_Work item_. Taking the line with "1494.83 | 0.00 | 0.00 |" as the first and the line with "4781.66 | 0.00 | 0.00 |" as the last, set down exactly every line in that range from the entries below, and no more.

_Stored data entries_.
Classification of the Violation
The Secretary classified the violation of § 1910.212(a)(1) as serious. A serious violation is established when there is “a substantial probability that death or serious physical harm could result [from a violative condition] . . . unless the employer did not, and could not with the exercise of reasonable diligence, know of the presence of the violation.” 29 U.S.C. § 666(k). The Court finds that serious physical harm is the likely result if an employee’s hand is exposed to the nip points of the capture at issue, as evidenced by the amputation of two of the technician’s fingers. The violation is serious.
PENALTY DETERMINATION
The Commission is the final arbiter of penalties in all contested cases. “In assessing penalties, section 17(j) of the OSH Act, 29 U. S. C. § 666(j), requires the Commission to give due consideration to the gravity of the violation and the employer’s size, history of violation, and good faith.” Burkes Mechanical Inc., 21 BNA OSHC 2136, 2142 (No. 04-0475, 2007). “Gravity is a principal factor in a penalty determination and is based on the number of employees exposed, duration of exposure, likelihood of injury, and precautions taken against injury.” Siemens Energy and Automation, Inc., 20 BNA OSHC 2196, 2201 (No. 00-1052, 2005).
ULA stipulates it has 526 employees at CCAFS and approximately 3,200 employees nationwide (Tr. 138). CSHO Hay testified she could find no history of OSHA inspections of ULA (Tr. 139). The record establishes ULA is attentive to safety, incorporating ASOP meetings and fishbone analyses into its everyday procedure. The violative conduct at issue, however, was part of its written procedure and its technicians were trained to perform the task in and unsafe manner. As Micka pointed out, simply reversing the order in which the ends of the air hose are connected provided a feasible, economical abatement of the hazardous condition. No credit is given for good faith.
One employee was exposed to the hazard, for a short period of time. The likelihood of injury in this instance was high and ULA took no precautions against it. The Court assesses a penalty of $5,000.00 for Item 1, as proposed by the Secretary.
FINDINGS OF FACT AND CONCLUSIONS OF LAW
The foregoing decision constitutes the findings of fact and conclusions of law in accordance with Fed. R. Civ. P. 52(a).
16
==
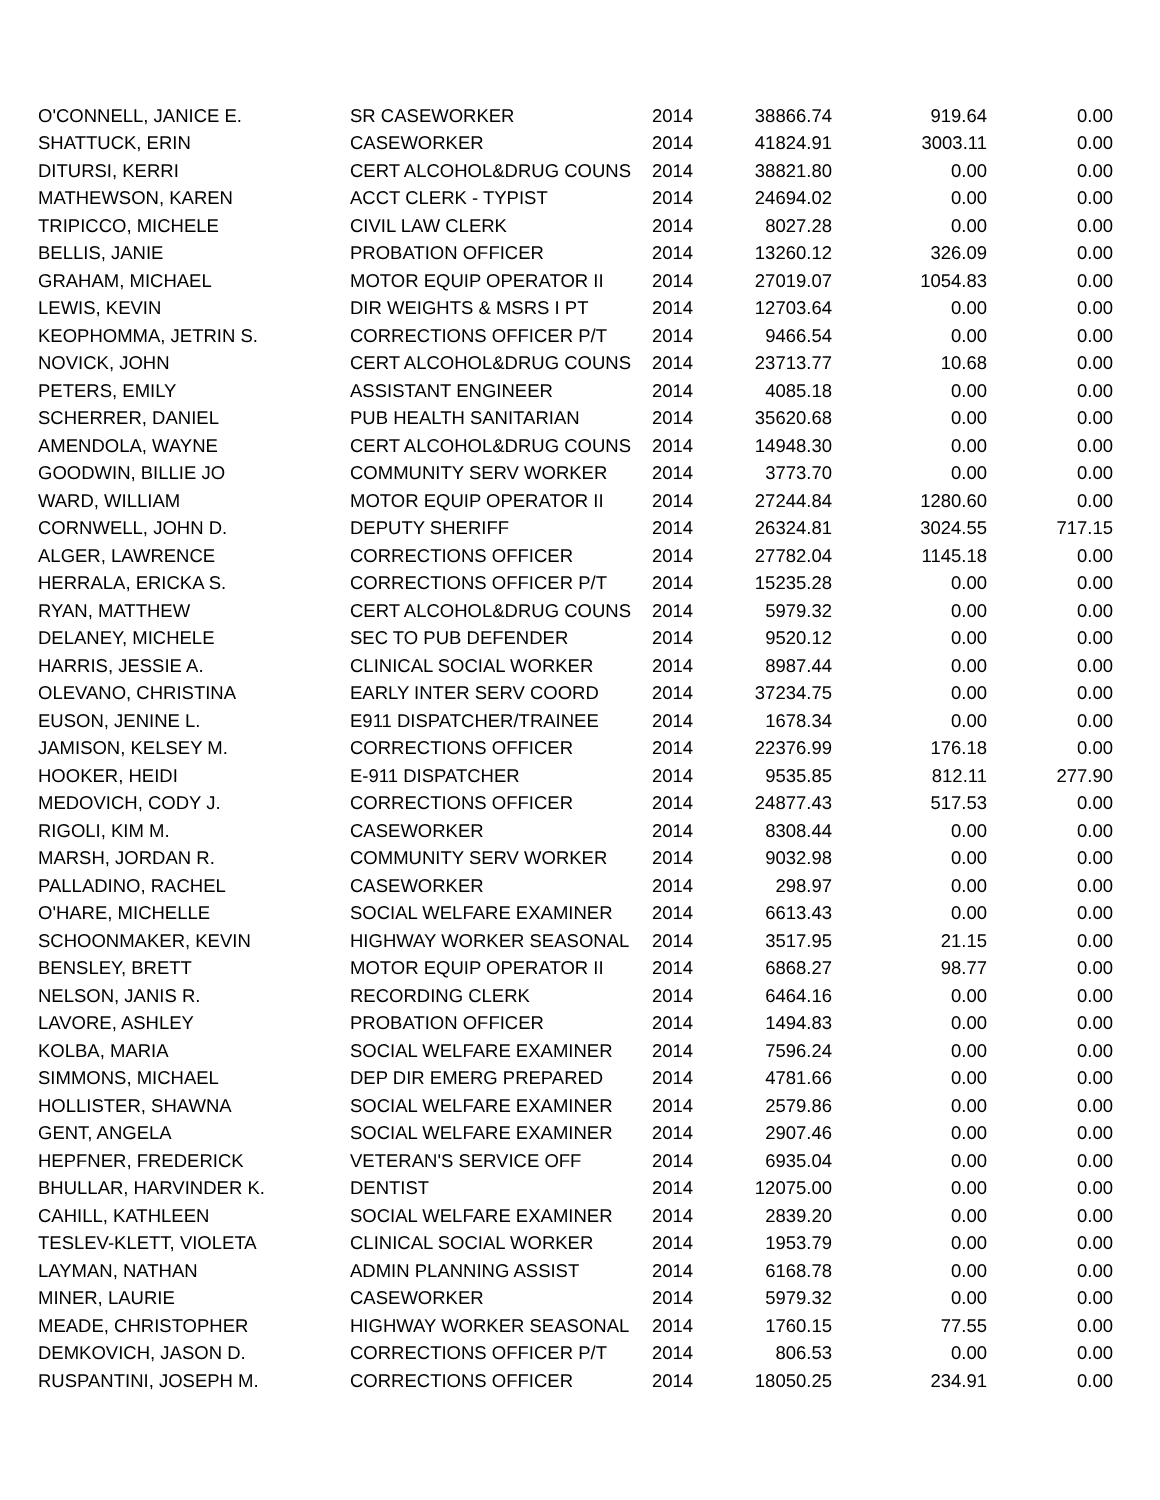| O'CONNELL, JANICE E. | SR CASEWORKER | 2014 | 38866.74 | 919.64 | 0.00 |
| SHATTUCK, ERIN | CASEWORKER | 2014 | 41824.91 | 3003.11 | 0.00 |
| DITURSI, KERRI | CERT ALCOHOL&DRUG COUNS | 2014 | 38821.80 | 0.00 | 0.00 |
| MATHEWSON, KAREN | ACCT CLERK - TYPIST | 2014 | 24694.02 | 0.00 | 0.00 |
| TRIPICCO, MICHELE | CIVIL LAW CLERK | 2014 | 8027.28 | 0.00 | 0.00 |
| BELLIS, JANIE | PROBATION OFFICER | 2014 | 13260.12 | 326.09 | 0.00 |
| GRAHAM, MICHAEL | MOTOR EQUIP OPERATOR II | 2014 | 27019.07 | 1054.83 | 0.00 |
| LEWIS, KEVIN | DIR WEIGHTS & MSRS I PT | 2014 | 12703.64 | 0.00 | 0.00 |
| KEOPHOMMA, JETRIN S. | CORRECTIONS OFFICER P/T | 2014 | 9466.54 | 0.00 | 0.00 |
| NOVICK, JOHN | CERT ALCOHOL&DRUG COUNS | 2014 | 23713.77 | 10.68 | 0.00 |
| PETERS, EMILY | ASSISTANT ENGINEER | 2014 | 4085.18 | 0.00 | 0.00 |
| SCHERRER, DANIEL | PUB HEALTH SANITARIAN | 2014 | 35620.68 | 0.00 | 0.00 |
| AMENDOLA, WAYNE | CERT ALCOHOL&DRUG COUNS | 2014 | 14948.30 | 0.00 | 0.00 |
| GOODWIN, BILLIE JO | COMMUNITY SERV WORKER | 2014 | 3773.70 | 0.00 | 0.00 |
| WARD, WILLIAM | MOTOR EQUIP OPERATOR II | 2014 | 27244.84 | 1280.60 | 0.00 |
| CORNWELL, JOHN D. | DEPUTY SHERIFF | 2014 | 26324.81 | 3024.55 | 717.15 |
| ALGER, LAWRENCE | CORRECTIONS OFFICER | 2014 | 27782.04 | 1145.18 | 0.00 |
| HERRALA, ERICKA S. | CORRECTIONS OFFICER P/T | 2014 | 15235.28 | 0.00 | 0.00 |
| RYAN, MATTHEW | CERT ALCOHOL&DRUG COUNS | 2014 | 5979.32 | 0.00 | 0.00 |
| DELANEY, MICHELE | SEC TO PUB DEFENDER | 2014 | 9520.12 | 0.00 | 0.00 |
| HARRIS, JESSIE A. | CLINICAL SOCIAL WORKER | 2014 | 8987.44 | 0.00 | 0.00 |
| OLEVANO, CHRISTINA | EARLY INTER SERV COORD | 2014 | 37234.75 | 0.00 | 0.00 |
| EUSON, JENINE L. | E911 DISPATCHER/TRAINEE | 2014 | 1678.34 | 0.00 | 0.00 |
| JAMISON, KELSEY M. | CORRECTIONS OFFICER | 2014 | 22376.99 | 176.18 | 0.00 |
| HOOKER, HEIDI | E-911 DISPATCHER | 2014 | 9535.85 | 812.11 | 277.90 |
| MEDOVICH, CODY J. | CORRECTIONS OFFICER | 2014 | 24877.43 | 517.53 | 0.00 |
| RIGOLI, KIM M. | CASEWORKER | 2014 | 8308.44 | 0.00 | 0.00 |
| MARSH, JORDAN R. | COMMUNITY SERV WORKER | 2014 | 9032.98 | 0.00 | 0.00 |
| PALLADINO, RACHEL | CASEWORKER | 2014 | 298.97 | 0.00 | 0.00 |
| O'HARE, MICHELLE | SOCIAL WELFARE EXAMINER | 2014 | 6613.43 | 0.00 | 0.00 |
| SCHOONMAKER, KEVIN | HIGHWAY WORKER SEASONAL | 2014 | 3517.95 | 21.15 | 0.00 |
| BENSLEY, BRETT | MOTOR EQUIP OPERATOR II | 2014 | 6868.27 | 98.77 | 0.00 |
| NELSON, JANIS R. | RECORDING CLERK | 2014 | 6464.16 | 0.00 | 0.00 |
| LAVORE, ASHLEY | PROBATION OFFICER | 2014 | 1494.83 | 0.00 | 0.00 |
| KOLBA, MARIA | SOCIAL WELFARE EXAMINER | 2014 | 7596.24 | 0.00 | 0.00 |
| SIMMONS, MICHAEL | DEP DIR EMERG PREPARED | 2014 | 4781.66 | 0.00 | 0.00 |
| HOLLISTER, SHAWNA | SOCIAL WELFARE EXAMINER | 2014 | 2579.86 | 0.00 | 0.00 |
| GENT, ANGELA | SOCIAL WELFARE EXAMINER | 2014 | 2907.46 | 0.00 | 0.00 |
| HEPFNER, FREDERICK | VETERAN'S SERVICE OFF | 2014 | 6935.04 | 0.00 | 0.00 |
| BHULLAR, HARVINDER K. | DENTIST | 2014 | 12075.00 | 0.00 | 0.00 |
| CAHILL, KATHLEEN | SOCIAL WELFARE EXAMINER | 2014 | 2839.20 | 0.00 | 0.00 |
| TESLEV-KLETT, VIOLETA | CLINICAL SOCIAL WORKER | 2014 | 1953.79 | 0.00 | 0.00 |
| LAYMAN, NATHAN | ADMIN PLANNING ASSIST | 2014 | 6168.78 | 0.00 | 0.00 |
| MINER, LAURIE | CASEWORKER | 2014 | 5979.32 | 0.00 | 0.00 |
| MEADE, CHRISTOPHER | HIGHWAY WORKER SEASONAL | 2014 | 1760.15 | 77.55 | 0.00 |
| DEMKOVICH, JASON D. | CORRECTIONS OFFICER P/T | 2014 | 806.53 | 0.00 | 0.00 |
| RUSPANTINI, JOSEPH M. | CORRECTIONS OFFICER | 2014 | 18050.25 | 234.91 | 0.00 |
...
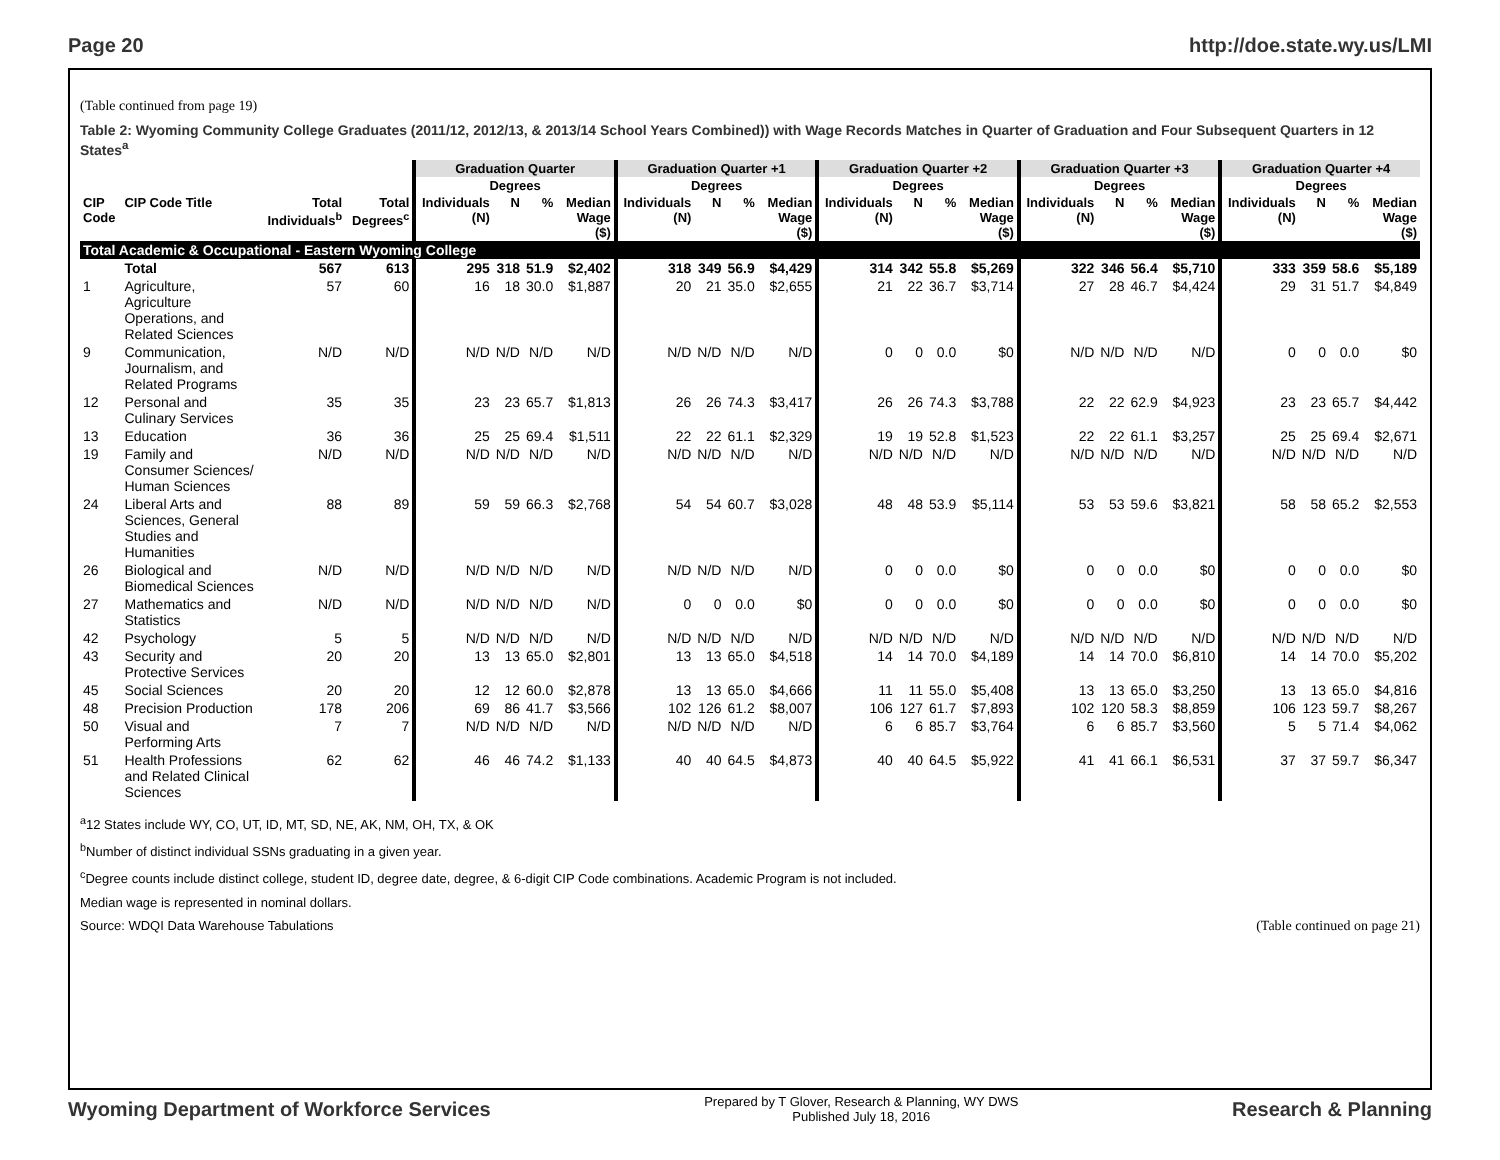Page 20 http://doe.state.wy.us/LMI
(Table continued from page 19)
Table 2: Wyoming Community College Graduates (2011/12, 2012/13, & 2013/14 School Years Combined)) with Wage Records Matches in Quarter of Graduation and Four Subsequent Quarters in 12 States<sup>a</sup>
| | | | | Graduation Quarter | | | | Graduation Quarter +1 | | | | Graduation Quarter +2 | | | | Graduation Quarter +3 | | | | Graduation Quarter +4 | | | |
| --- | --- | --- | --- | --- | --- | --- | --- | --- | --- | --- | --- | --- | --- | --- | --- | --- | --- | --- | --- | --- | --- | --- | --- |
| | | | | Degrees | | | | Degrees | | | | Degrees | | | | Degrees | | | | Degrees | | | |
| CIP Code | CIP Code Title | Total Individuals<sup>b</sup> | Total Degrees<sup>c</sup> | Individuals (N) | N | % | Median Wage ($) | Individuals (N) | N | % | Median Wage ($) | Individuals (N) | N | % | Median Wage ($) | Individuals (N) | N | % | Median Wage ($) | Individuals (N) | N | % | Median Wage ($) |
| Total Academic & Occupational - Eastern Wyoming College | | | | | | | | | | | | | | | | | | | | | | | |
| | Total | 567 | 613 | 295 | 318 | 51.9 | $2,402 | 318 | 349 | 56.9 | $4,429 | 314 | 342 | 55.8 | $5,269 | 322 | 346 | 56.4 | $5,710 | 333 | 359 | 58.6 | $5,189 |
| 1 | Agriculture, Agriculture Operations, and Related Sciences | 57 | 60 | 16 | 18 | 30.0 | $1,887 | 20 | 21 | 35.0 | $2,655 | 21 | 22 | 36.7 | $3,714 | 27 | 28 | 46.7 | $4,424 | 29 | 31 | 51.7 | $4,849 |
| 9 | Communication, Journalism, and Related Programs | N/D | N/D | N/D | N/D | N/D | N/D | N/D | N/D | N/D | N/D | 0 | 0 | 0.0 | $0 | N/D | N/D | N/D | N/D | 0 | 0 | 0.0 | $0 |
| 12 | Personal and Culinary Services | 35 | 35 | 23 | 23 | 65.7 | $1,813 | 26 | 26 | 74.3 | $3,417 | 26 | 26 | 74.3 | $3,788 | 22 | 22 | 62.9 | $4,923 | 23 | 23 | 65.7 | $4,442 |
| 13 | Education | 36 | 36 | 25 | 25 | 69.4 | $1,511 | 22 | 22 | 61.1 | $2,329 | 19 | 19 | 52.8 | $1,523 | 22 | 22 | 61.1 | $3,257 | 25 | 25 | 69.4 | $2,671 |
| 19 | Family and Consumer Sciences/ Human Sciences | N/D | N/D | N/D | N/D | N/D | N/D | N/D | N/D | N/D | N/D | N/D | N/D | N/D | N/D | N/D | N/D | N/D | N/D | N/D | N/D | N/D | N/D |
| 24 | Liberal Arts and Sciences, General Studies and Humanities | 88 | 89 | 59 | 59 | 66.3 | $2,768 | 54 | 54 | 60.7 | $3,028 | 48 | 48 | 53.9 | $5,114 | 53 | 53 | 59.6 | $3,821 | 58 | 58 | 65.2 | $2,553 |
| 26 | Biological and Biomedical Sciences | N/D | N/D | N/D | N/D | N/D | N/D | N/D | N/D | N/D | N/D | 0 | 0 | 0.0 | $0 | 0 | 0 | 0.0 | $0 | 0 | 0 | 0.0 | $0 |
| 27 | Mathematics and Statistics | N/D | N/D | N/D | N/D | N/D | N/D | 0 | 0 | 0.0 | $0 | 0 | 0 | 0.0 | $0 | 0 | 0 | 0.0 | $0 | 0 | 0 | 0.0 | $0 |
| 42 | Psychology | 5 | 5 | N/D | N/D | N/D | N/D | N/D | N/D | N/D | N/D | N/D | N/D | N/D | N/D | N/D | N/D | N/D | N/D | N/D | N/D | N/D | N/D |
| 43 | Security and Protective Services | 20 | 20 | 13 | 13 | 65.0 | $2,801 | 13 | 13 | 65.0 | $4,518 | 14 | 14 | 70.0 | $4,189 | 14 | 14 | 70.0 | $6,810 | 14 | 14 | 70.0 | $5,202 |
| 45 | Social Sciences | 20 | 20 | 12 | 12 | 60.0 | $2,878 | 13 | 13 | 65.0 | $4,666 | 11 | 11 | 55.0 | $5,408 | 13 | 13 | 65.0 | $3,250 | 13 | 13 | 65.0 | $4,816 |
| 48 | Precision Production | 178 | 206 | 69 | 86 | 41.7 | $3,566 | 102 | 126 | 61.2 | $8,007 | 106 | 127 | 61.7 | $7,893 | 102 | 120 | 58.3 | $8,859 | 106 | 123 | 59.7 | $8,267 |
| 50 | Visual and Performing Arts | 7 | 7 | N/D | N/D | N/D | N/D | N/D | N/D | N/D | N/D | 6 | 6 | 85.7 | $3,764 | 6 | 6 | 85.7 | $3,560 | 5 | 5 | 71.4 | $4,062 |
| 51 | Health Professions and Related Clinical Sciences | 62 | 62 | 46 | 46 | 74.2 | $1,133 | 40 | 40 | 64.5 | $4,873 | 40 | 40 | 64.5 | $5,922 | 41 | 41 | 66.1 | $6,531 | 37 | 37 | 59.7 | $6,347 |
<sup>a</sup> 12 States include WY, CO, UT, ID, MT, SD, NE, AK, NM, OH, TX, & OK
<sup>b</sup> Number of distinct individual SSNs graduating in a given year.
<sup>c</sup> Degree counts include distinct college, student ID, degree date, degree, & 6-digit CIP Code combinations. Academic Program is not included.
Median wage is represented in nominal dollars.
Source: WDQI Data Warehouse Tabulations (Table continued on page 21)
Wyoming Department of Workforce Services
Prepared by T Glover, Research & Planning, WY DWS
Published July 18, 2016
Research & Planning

_Answer_.
| LAVORE, ASHLEY | PROBATION OFFICER | 2014 | 1494.83 | 0.00 | 0.00 |
| KOLBA, MARIA | SOCIAL WELFARE EXAMINER | 2014 | 7596.24 | 0.00 | 0.00 |
| SIMMONS, MICHAEL | DEP DIR EMERG PREPARED | 2014 | 4781.66 | 0.00 | 0.00 |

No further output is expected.